Muy cerca en la geografía y el calendario, la consulta que resultó en el apoyo de casi 80% de los votantes chilenos a la redacción de una nueva Constitución y -en semejante proporción- a que esa tarea esté a cargo de una Asamblea Constituyente, es un paso en un camino lleno de riesgos que apenas comienza, siendo el siguiente el de la elección de la Constituyente en abril del año próximo. No puede verse esta iniciativa ni estimar esos riesgos sin tener en cuenta los términos que hicieron posible la transición a la democracia en Chile y la gran lentitud de los cambios institucionales necesarios para superar las sombras del régimen de Pinochet y dar estabilidad a la democracia en un país polarizado antes, durante y después de la dictadura. El pacto de gobernanza de la concertación hizo su parte, sin duda. Ahora, en el clima sociopolítico de tensiones y protestas que ni la pandemia ni la decisión gubernamental de impulsar la consulta han apagado, la responsabilidad de todos los chilenos y sus dirigentes sociales, económicos y políticos es enorme. La campaña por escaños en la Asamblea Constituyente y el debate sobre el texto Constitucional ocurrirán en un año de elecciones presidenciales, legislativas y regionales, un muy movido 2021 en el que se someterá a prueba la cultura democrática de electores y elegidos.

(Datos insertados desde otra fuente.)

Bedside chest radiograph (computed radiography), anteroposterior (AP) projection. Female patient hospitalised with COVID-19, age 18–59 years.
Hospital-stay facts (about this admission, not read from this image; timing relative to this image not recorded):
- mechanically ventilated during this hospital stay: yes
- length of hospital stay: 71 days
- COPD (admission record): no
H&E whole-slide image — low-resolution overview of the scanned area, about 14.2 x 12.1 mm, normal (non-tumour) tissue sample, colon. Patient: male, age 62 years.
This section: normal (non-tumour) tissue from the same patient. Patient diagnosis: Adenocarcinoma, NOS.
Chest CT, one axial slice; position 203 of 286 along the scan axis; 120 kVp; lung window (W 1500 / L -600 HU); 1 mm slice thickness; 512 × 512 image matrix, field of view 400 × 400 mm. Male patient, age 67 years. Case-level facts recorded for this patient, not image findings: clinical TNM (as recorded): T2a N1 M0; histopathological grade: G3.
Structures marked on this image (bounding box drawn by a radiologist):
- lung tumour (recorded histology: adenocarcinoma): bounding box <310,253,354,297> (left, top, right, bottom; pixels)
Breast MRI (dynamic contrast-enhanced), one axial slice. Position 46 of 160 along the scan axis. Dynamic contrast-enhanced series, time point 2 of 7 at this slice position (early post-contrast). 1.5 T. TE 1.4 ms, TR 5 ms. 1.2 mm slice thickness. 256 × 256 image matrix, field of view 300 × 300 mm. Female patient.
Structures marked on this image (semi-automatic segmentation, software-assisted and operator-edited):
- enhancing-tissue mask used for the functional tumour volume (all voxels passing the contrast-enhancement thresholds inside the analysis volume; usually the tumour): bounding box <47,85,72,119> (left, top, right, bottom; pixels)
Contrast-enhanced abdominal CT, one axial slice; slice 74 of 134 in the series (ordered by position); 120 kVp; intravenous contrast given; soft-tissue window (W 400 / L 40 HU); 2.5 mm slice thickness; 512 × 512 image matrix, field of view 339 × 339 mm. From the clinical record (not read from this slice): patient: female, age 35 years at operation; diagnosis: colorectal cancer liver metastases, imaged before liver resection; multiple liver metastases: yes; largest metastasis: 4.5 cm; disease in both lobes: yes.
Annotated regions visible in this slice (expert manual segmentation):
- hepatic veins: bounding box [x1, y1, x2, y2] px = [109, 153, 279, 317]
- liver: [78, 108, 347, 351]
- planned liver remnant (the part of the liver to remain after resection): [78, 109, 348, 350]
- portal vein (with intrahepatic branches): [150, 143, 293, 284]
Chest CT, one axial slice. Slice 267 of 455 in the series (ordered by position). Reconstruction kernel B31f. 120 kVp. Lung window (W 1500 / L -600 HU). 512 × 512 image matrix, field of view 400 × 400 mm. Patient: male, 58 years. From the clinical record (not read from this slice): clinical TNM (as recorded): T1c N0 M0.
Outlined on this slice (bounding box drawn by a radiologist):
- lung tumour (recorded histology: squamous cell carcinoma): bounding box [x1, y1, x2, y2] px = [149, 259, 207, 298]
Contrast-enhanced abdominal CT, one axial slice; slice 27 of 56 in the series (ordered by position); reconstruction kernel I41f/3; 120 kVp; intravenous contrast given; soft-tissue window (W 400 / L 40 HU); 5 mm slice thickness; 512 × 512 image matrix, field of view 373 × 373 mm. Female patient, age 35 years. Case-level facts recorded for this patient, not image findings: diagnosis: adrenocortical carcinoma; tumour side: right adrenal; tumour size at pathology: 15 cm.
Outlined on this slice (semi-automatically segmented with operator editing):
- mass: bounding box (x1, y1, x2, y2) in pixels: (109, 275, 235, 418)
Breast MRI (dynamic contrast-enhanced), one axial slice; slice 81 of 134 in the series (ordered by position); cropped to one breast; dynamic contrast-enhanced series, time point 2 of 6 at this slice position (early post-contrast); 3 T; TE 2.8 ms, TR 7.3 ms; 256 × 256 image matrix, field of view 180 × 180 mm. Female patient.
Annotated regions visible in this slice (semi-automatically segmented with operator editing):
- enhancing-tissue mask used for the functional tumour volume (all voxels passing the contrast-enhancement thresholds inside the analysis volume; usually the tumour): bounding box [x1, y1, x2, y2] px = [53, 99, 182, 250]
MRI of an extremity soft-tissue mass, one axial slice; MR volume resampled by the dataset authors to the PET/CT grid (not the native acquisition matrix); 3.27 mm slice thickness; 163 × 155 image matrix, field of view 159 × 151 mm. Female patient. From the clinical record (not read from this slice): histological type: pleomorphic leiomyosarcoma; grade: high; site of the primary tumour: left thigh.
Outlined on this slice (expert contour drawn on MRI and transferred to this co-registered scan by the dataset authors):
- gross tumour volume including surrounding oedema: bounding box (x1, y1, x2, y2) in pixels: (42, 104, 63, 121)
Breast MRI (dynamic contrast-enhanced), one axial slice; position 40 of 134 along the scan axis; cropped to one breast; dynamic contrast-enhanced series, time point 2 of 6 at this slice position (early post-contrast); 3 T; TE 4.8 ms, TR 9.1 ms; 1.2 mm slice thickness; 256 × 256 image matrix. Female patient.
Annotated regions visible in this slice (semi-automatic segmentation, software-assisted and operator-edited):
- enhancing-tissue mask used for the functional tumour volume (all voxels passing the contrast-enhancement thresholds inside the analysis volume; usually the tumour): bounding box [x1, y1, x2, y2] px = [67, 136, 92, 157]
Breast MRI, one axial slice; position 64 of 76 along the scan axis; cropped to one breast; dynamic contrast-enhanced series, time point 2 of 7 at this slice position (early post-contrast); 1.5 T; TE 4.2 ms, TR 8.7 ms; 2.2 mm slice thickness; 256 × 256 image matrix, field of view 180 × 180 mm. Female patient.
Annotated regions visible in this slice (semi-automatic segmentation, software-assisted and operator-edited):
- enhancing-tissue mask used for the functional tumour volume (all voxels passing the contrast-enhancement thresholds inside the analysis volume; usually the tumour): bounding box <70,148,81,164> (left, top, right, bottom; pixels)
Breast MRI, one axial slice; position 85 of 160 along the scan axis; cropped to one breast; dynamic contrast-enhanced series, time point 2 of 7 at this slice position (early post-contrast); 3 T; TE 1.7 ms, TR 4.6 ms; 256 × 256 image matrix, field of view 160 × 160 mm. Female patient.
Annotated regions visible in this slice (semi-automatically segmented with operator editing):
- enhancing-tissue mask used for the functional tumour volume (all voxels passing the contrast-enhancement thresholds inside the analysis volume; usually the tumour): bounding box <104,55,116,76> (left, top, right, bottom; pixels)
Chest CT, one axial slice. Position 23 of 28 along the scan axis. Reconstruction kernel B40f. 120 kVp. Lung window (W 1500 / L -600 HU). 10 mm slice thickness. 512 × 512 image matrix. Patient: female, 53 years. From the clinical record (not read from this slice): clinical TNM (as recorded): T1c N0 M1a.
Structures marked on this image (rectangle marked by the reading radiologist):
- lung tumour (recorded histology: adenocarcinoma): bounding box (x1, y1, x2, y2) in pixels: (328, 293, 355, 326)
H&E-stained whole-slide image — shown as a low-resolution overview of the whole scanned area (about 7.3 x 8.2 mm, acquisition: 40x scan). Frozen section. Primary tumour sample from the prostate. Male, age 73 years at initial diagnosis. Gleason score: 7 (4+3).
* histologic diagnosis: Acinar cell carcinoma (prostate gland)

En Estados Unidos no es exagerado decir que el desafío es similar. Las elecciones  presidenciales y legislativas del próximo 3 de noviembre se han convertido en referencia obligada para quienes desde adentro y desde afuera ven en estos comicios un parteaguas y apuestan a la continuidad de Donald Trump o al triunfo de Joe Biden. Hay entre las dos opciones, en efecto, diferencias fundamentales pero no son precisamente esas las más atendidas. En la perspectiva de la contribución de Estados Unidos al remozamiento del orden liberal internacional y el reforzamiento de las instituciones y relaciones internacionales que lo sostienen, no hay nada que esperar de Trump, que ha puesto tanto de su parte para minarlo;  en cambio, esa contribución sí está muy presente la propuesta de Biden, que reconoce los desafíos que representan las potencias y demás actores autoritarios así como la necesidad de recuperar la confianza entre las democracias. En ese contraste, desde el ángulo del proceso electoral, el rasgo más alarmante es que desde la propia Casa Blanca se hayan alentado dudas en los electores sobre la integridad y confiabilidad del resultado y no se haya rechazado de plano el recurso a la violencia; no en vano varios análisis recientes advierten sobre sus riesgos durante las elecciones, llegando a comparar ciertas condiciones electorales como cercanas a las de democracias frágiles. Añádase la posibilidad de que, en ese contexto, se produzcan potenciales interferencias externas, no necesariamente interesadas en favorecer a uno u otro candidato, pero sí a sembrar dudas sobre  el sistema democrático.

En suma, el gran parteaguas, en todas partes, se refiere al destino nacional e internacional de la institucionalidad democrática liberal.